Exercise goal
Quote the listing below word for word, starting with the line that contains "country: BR" and going on through the line that contains "longitude: -46.7761", with both of those lines included.

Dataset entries
###

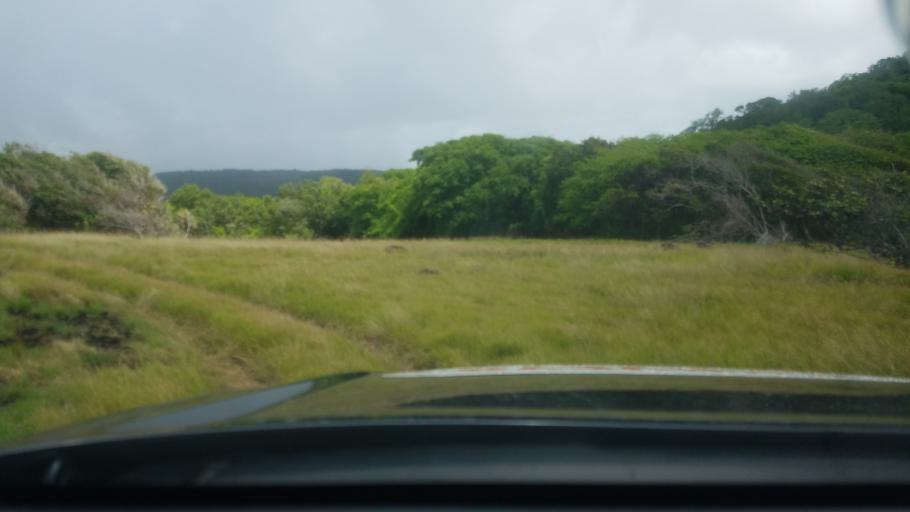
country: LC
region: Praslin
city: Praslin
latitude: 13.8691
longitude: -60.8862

###

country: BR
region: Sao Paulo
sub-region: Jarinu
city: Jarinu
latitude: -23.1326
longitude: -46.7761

###

Written solution
country: BR
region: Sao Paulo
sub-region: Jarinu
city: Jarinu
latitude: -23.1326
longitude: -46.7761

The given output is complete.